I used the “0,0,1” combination in the AllocateMemoryNV call, meaning readFrequency=0 , writeFrequency=0 , prioity=1.
If that doesn’t give me Vidmem, I don’t know what will.


You can usually test this by testing the
memory speed of the returned memory…

The returned memory seems to be in normal process virtual memory. Which I think means that the GPU DMA-pulls it at first use, then keeps it in video memory. I don’t flush it.

Michael[/b]

Ultimately, I wouldn’t expect to ever get maximum performance out of a video card. Likely, that performance was measured using the theoretical maximums of the hardware, not with a card connected to a PC. In short, the number was probably calculated, not measured. The number doesn’t take into account memory bandwidth (from vidoe memory or main memory) or latency.

The point is that on previous nVidia hardware, the stated numer did match such benchmark programs. Is it no longer true now?

I was also trying to figure out what I missed in the new architecture. The GeForce3 (ans also 2) stated ~ 32 Mverts/sec at 250Mhz core clock (and the benchmarks verified that). The GeForce4 is stated to acheive 136. Comparing the hw I couldn’t see how this was done. The core clock increased by 300/250 or 325/250 and the geometry pipeline was doubled, so you would expect ~ 83. I am wondering what extra ‘trick’ is present in GF4 to make this possible. Larger already-computed-vertex cache? More efficient micro-code? But as it stands now, this is for me an “unreproducible result”.

The “priority”-value is only a usage hint. The driver is not required to give back any specific kind of memory. As stated, I often experience that I get AGP memory instead of Vidmem if I request too much. I always get memory if I request 32MB or less, but only with 16MB or less do I get video memory. With a lot of textures loaded, this might even be reduced to 8 or 6MB.

Korval: testing whether you can achieve the maximum stated performance is interesting, because then you know that at least for this path, you are doing everything right. Then, you can easily find out which feature takes how much time and why your application runs as fast as it does. It gives you a baseline. And yes, with Nvidia cards it usually is possible to actually achieve the performance stated, as the original poster pointed out. I, too, have been able to get up to 30MVert/s on a Geforce 3 Ti500 and about 23MVert/s on a Geforce 2 GTS…

Michael

Originally posted by wimmer:
As stated, I often experience that I get AGP memory instead of Vidmem if I request too much. I always get memory if I request 32MB or less, but only with 16MB or less do I get video memory. With a lot of textures loaded, this might even be reduced to 8 or 6MB.

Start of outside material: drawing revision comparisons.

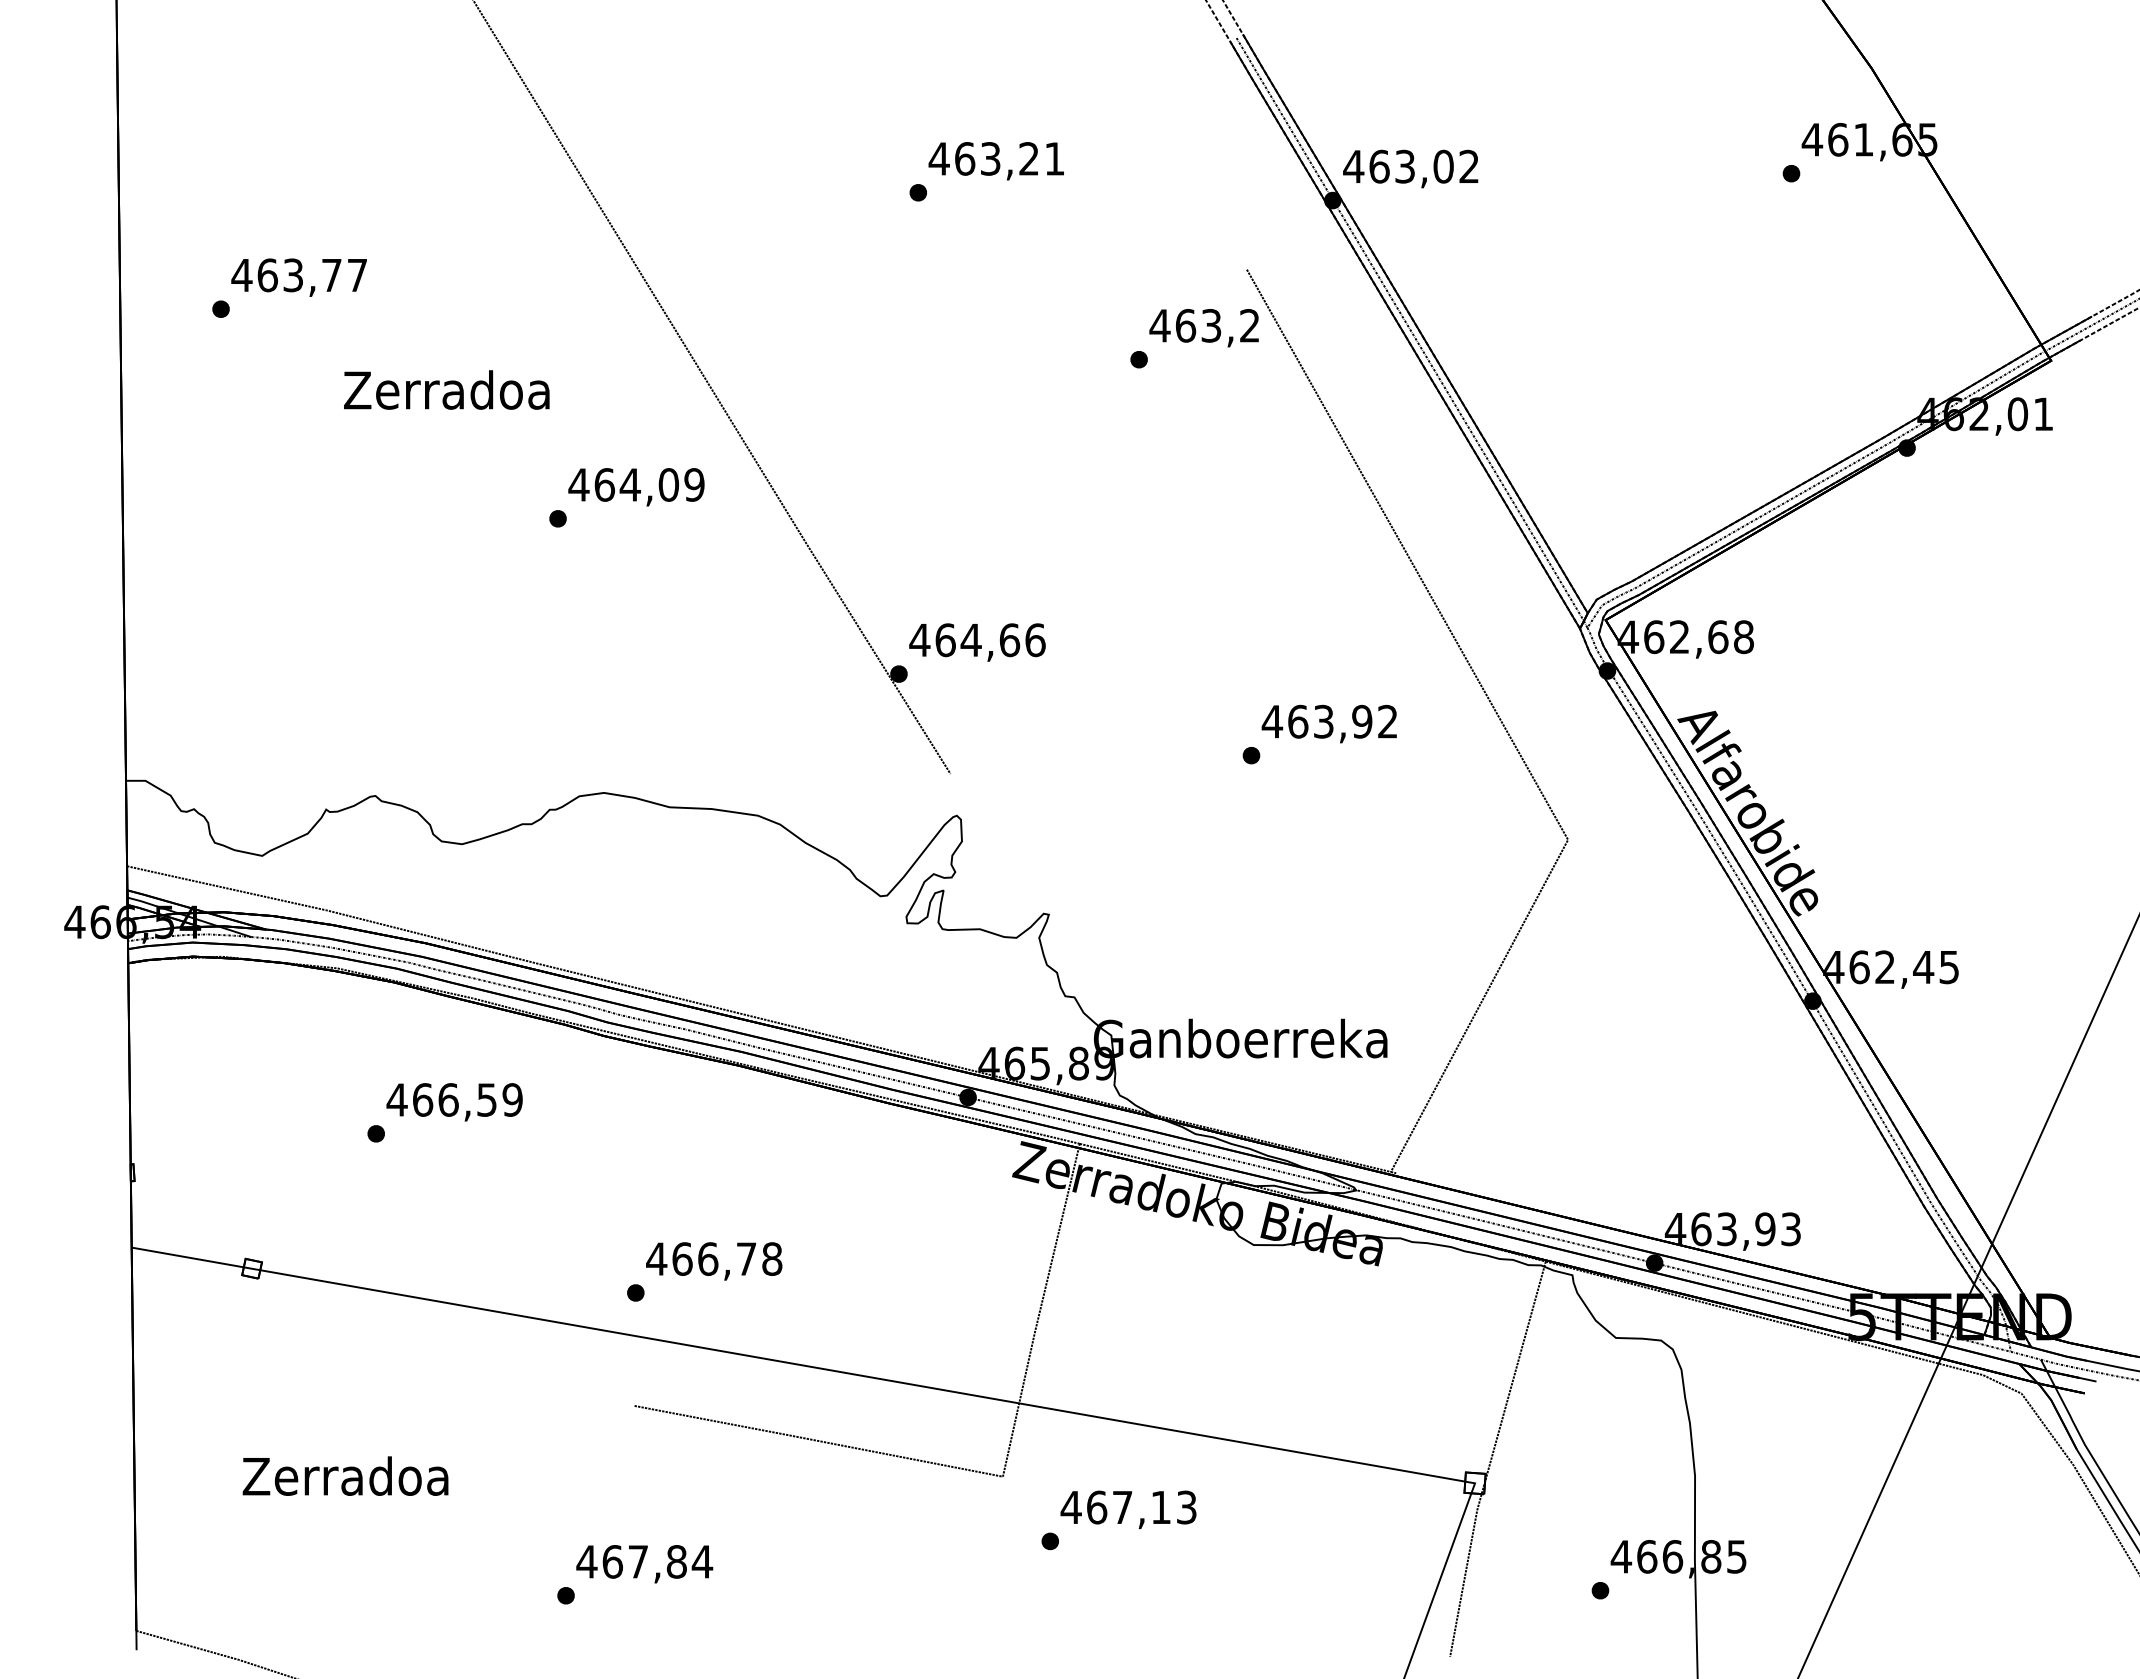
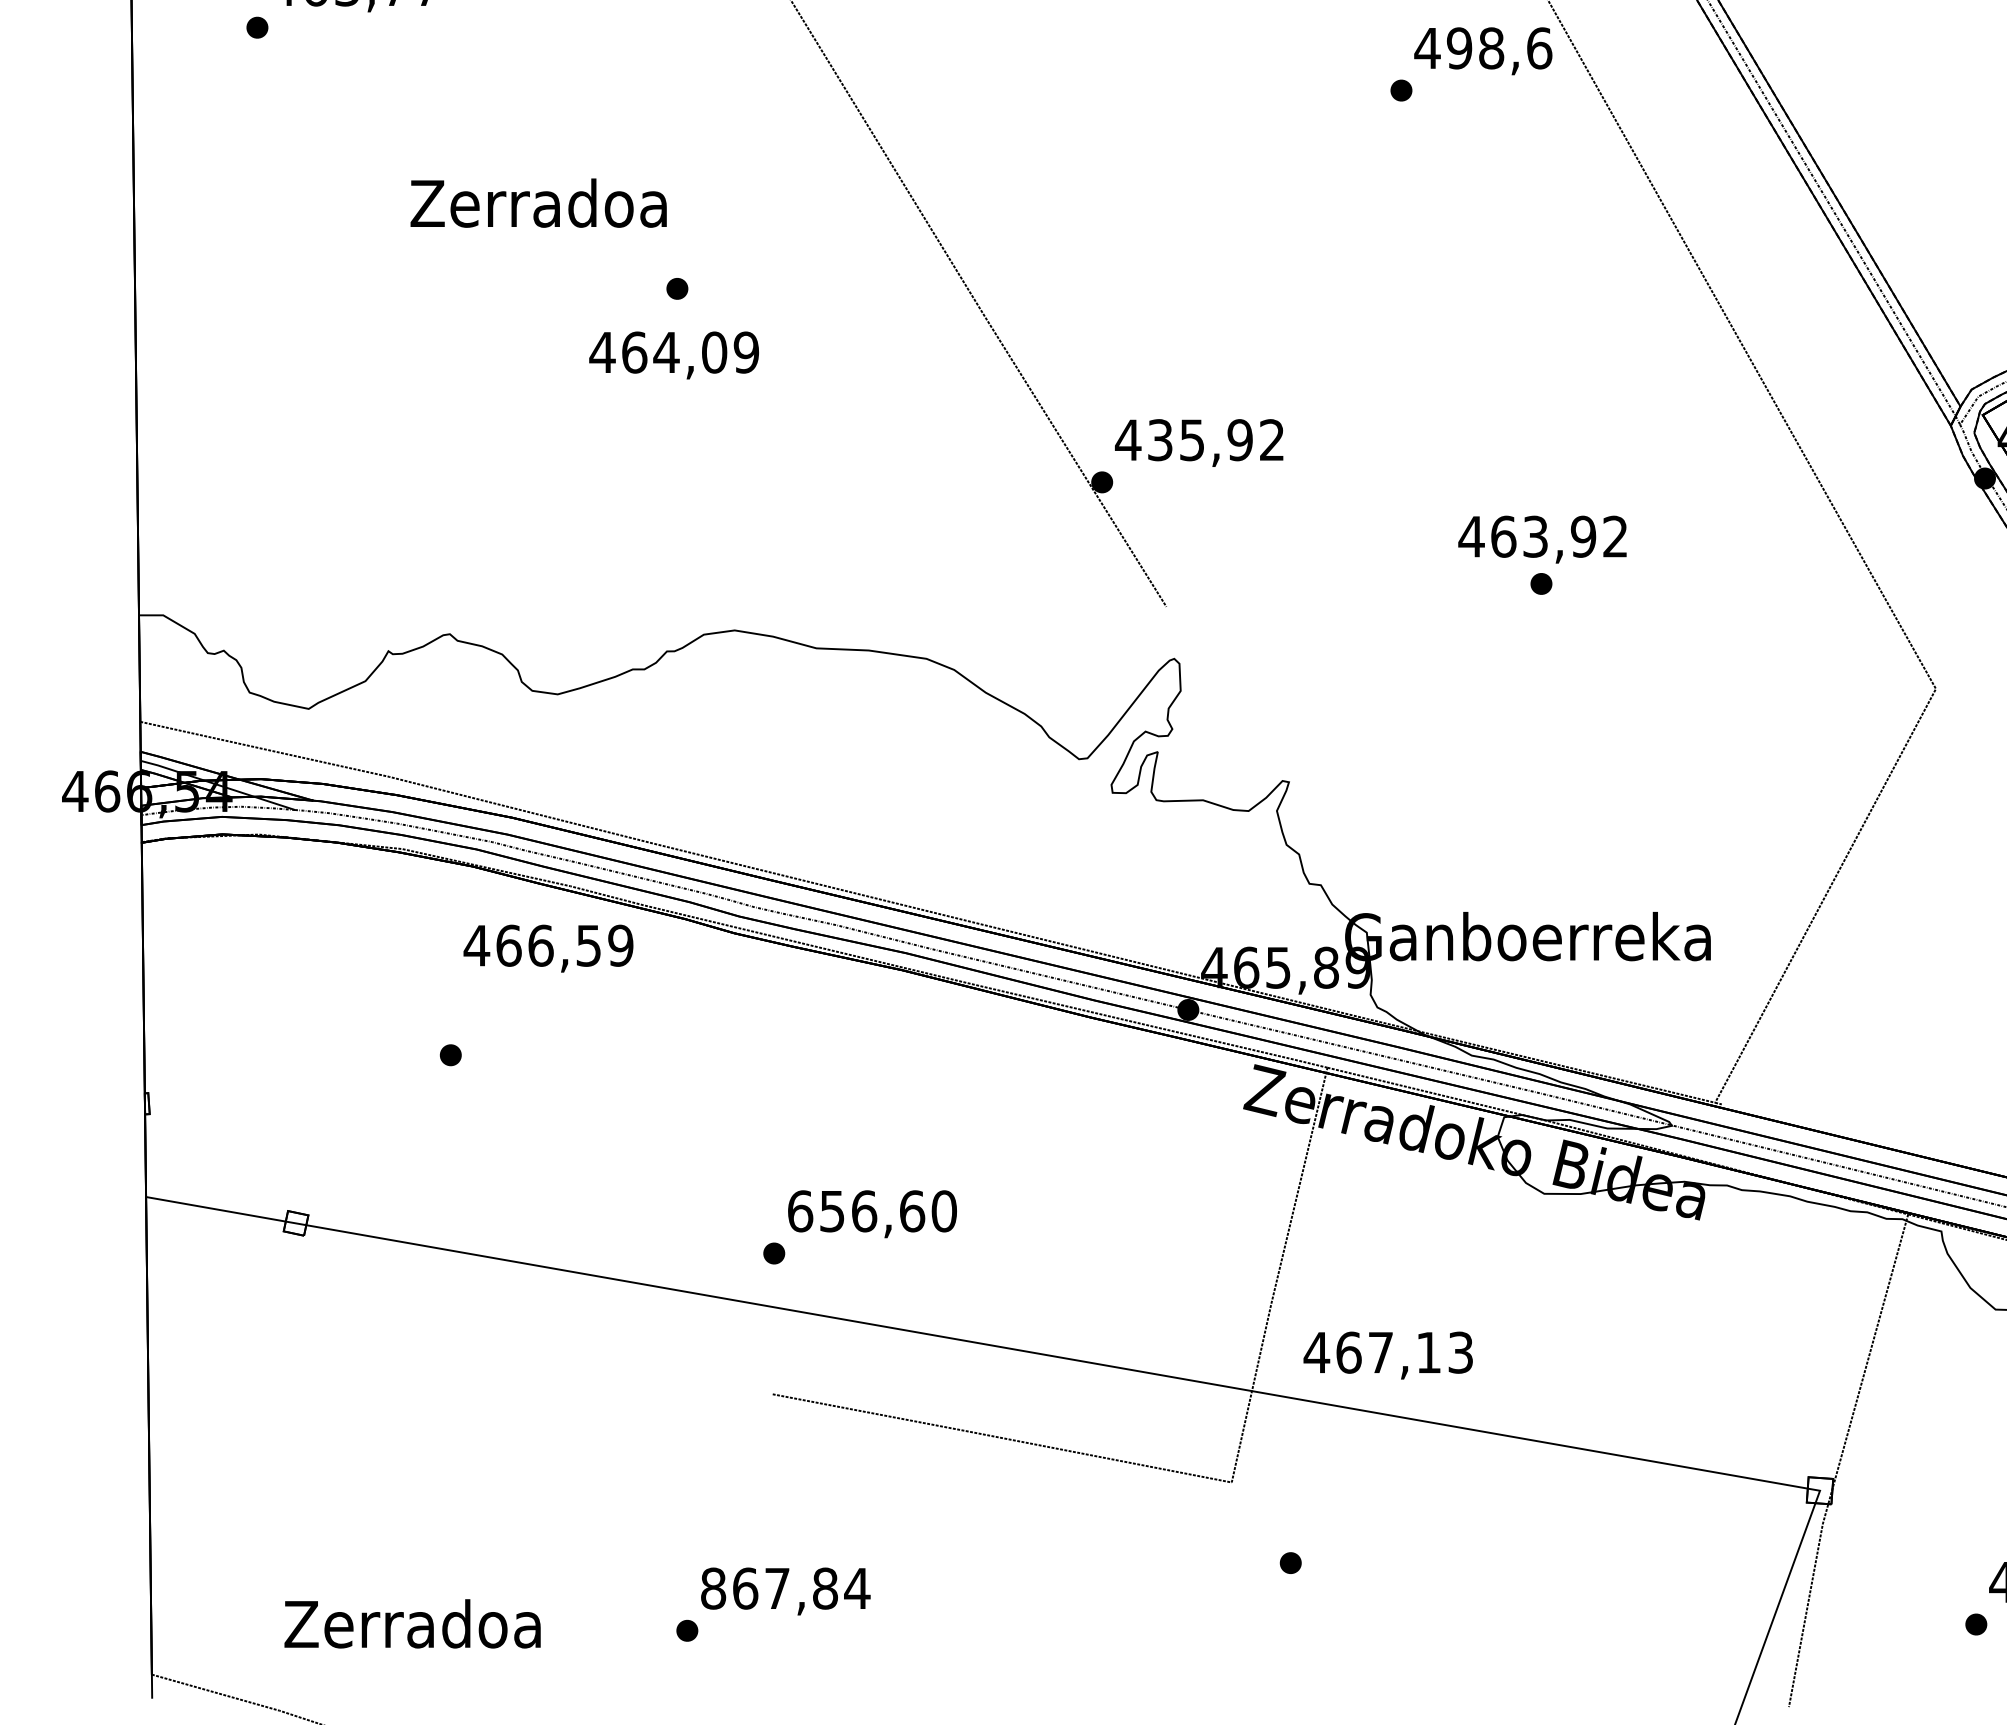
text: (1217, 325) -> (1499, 47), 463,2 -> 498,6
text: (446, 389) -> (538, 202), moved
text: (636, 487) -> (674, 355), moved
text: (990, 640) -> (1216, 440), 464,66 -> 435,92
text: (1328, 723) -> (1541, 538), moved
text: (454, 1102) -> (548, 948), moved
text: (714, 1258) -> (872, 1210), 466,78 -> 656,60
text: (345, 1475) -> (412, 1623), moved
text: (1128, 1509) -> (1388, 1355), moved
text: (586, 1561) -> (712, 1588), 467,84 -> 867,84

Can you explain how you test this? When the data ends up in vidmem, you still get a user-space pointer, maybe not even mapped to the AGP aperture, from AllocateMemoryNV. So I think testing the memory speed of the pointer you got is irrelevant - the data may be pulled up to the on-board memory (“vidmem”) and kept there. I think that is the point with this extension, worded something like “relaxing coherency constraints”.


I, too, have been able to get up to 30MVert/s on a Geforce 3 Ti500 and about 23MVert/s on a Geforce 2 GTS…

And… what do your tests show on GeForce4 Ti4600? Did you get your hands on one yet?
BTW, you can get the 30+ number on GeForce2 Ultra too…